Worst-Case Scenario: The most damaging scenario involves a failure of the Macau recovery to materialize, coupled with sustained margin pressure in Las Vegas and rising interest expenses on its debt. This could lead to a significant earnings miss, triggering analyst downgrades and a derating of the forward multiple. Realistic downside could see the stock re-testing its 52-week low of $82.63, representing a potential loss of approximately -20% from the current price of $103.60. A breach of that level could trigger further technical selling.
FAQ
The key risks are, in order of severity: 1) Financial Risk: Extreme leverage with negative shareholder equity (Debt/Equity of -44.6) amplifies losses if operations weaken. 2) Operational Risk: Severe profitability compression, with gross margin falling 1172 basis points YoY to 31.96% in Q4 2025. 3) Macro/Geographic Risk: Heavy reliance on the discretionary Macau market, which is sensitive to Chinese economic policy and travel patterns. 4) Valuation Risk: The stock's premium forward P/E of 19.2x could compress sharply if the anticipated earnings rebound is delayed or falls short of estimates.
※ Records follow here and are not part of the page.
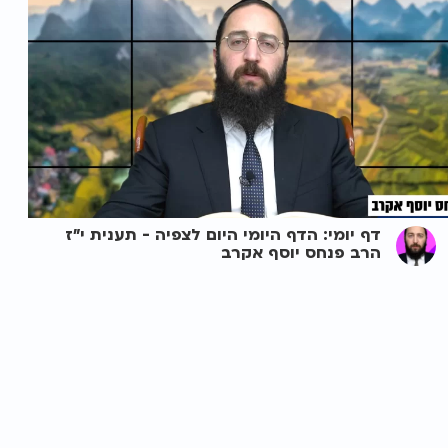
דף יומי: הדף היומי היום לצפיה - תענית י"ז
הרב פנחס יוסף אקרב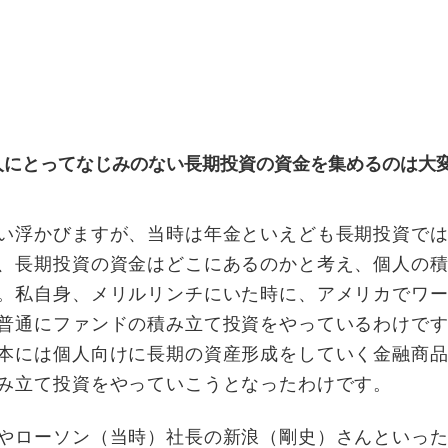
人にとってなじみのない長期投資の資金を集めるのは大
い浮かびますが、当時は年金といえども長期投資では
、長期投資の資金はどこにあるのかと考え、個人の
。私自身、メリルリンチにいた時に、アメリカでワ
普通にファンドの積み立て投資をやっているわけで
本には個人向けに長期の資産形成をしていく金融商
み立て投資をやっていこうとなったわけです。
やローソン（当時）社長の新浪（剛史）さんといった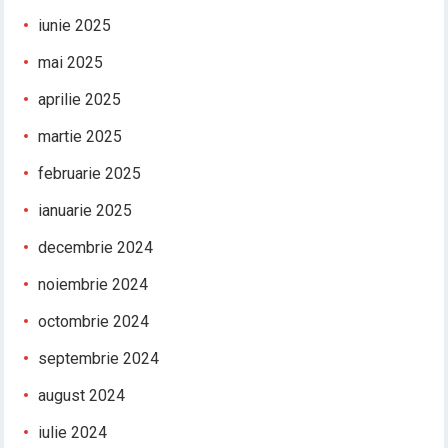
iunie 2025
mai 2025
aprilie 2025
martie 2025
februarie 2025
ianuarie 2025
decembrie 2024
noiembrie 2024
octombrie 2024
septembrie 2024
august 2024
iulie 2024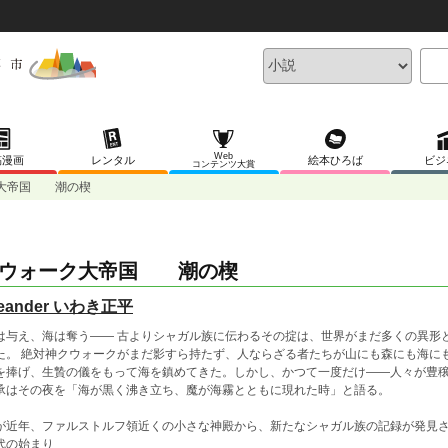
Web
稿漫画
レンタル
絵本ひろば
ビジ
コンテンツ大賞
大帝国 潮の楔
ウォーク大帝国 潮の楔
leander いわき正平
は与え、海は奪う―― 古よりシャガル族に伝わるその掟は、世界がまだ多くの異形
た。 絶対神クウォークがまだ影すら持たず、人ならざる者たちが山にも森にも海に
を捧げ、生贄の儀をもって海を鎮めてきた。しかし、かつて一度だけ――人々が豊
承はその夜を「海が黒く沸き立ち、魔が海霧とともに現れた時」と語る。
が近年、ファルストルフ領近くの小さな神殿から、新たなシャガル族の記録が発見
代の始まり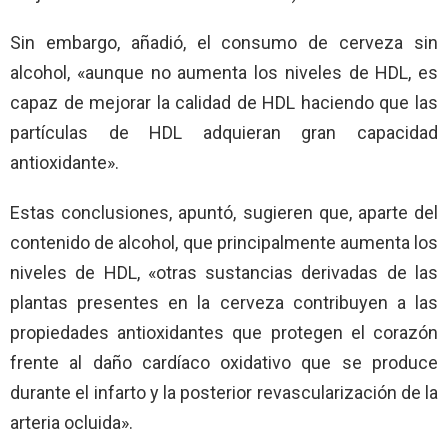
Sin embargo, añadió, el consumo de cerveza sin
alcohol, «aunque no aumenta los niveles de HDL, es
capaz de mejorar la calidad de HDL haciendo que las
partículas de HDL adquieran gran capacidad
antioxidante».
Estas conclusiones, apuntó, sugieren que, aparte del
contenido de alcohol, que principalmente aumenta los
niveles de HDL, «otras sustancias derivadas de las
plantas presentes en la cerveza contribuyen a las
propiedades antioxidantes que protegen el corazón
frente al daño cardíaco oxidativo que se produce
durante el infarto y la posterior revascularización de la
arteria ocluida».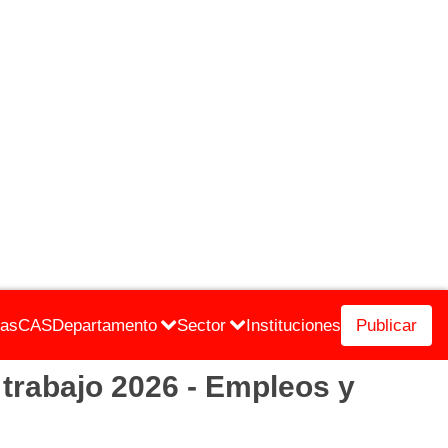
cas
CAS
Departamento
Sector
Instituciones
Publicar
rabajo 2026 - Empleos y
The 12-month forecast is scenario-dependent. The base case (50% probability) sees a gradual recovery, with a price target range of $115-$120, aligning with the analyst average target. The bull case (30% probability) assumes a strong margin and Macau rebound, targeting $135-$142. The bear case (20% probability) involves stalled growth and margin pressure, targeting a retest of the 52-week low, around $82-$95. The most likely outcome is the base case, hinging on the assumption that the company can stabilize margins near current levels and achieve consensus EPS estimates, allowing the stock to grind higher towards analyst targets.
WYNN's valuation is bifurcated. Based on trailing earnings (P/E of 38.1x), it appears expensive. However, the market is forward-looking, pricing the stock at a forward P/E of 19.2x based on expected EPS of $6.19. This forward multiple suggests the stock is fairly valued or slightly undervalued if the earnings recovery materializes, but it is not deeply discounted. The valuation implies the market expects a near-doubling of earnings power and a stabilization of recently collapsed margins. Compared to its own historical P/E range (which has been extremely volatile), the current forward multiple is reasonable, but it carries significant execution risk.
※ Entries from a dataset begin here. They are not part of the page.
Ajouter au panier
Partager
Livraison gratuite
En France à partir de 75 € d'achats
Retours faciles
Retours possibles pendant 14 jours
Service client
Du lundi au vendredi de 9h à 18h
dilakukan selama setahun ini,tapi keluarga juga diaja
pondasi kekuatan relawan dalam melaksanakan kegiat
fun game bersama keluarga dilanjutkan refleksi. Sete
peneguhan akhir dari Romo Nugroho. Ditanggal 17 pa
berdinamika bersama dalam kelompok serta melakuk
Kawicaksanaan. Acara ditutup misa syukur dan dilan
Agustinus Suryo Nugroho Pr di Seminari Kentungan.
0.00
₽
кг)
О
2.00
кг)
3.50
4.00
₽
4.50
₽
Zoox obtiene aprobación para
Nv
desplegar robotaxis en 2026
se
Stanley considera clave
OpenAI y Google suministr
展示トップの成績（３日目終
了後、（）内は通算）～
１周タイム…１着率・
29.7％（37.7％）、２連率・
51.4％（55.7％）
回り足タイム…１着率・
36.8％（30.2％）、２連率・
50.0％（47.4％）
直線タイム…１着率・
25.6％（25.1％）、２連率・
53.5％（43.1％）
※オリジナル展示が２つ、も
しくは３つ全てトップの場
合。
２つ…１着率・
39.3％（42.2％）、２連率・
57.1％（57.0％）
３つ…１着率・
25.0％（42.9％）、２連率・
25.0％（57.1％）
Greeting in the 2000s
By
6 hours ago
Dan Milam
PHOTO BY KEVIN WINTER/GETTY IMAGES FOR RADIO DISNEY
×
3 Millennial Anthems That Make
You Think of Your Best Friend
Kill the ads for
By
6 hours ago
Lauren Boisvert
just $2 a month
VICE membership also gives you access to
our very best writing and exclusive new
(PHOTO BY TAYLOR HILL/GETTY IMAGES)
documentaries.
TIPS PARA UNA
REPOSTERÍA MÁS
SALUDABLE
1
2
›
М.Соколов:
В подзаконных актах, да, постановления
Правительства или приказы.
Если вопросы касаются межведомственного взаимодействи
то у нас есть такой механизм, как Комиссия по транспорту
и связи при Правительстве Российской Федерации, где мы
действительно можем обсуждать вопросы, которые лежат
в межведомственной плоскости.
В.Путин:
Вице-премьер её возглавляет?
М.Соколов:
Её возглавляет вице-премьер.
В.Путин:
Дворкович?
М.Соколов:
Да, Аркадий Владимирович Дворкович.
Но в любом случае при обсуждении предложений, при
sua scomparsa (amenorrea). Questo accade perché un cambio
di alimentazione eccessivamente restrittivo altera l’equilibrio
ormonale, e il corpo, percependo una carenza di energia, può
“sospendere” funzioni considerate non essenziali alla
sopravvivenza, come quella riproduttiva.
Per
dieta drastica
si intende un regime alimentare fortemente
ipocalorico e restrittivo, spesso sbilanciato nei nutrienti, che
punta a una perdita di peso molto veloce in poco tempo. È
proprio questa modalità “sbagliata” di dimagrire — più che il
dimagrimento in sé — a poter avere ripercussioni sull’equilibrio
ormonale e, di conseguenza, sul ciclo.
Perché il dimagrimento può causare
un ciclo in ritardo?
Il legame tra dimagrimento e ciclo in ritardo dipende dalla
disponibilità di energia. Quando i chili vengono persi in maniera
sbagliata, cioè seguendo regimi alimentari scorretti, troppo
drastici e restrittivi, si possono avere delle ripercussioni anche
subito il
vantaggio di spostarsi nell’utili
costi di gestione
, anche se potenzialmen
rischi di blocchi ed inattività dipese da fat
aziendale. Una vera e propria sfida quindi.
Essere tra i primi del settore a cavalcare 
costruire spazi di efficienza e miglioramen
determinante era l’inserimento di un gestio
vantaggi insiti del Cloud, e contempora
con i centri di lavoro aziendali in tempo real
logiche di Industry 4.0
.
WYNN presents a nuanced risk/reward. It is a good buy for investors with a higher risk tolerance who believe the company's severe margin compression in Q4 2025 is temporary and that the Macau recovery will accelerate. The 14.7% upside to the average analyst target of ~$118.85 is attractive, and the stock is technically oversold, down 17.5% over six months. However, it is not a good buy for conservative investors, as the bear case involving further margin pressure and a test of the 52-week low at $82.63 represents a -20% downside risk. The investment requires conviction in a near-term operational turnaround.
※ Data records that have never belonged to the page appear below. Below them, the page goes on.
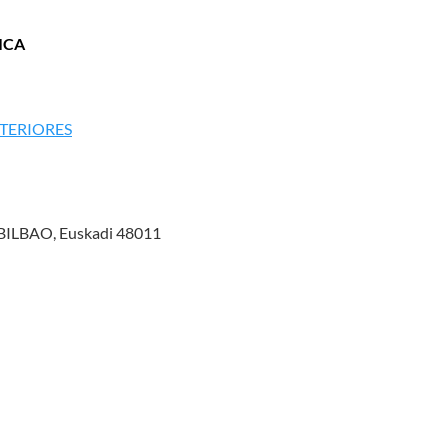
ICA
TERIORES
ILBAO, Euskadi 48011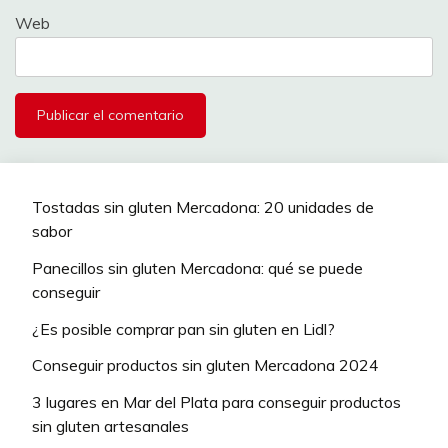
Web
Tostadas sin gluten Mercadona: 20 unidades de
sabor
Panecillos sin gluten Mercadona: qué se puede
conseguir
¿Es posible comprar pan sin gluten en Lidl?
Conseguir productos sin gluten Mercadona 2024
3 lugares en Mar del Plata para conseguir productos
sin gluten artesanales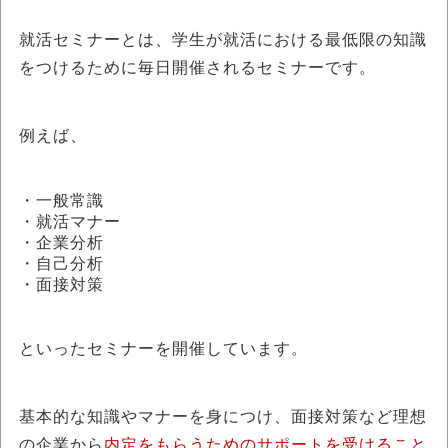
就活セミナーとは、学生が就活における最低限の知識
をつけるために毎日開催されるセミナーです。
例えば、
・一般常識
・就活マナー
・企業分析
・自己分析
・面接対策
といったセミナーを開催しています。
基本的な知識やマナーを身につけ、面接対策など理想
の企業から
内定をもらうためのサポートを受けること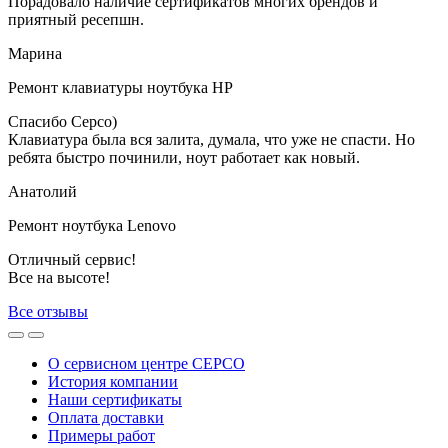
Порадовало наличие сертификатов многих брендов и
приятный ресепшн.
Марина
Ремонт клавиатуры ноутбука HP
Спасибо Серсо)
Клавиатура была вся залита, думала, что уже не спасти. Но
ребята быстро починили, ноут работает как новый.
Анатолий
Ремонт ноутбука Lenovo
Отличный сервис!
Все на высоте!
Все отзывы
О сервисном центре СЕРСО
История компании
Наши сертификаты
Оплата доставки
Примеры работ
WYNN is more suitable for a medium-term investment horizon of 12-24 months, aligning with the expected timeline for the Macau recovery narrative to play out and for the UAE project to become a nearer-term catalyst. It is less suitable for long-term 'buy and hold' due to its cyclicality and high leverage, and it is risky for short-term trading due to its volatility (beta 1.007) and sensitivity to quarterly earnings and margin reports. Investors should be prepared to monitor quarterly results closely, as the thesis is highly dependent on demonstrating sequential operational improvement.